### DESCRIPTION OF THE TASK
Extract the entries in their exact form.

### Records from a dataset

# # # # # # #

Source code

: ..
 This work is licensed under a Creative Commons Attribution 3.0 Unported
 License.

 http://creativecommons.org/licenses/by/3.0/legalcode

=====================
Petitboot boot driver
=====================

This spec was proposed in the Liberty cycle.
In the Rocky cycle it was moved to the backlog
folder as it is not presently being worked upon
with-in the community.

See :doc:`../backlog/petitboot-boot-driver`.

# # # # # # #

### EXERCISE SOLUTION
Source code

: ..
 This work is licensed under a Creative Commons Attribution 3.0 Unported
 License.

 http://creativecommons.org/licenses/by/3.0/legalcode

=====================
Petitboot boot driver
=====================

This spec was proposed in the Liberty cycle.
In the Rocky cycle it was moved to the backlog
folder as it is not presently being worked upon
with-in the community.

See :doc:`../backlog/petitboot-boot-driver`.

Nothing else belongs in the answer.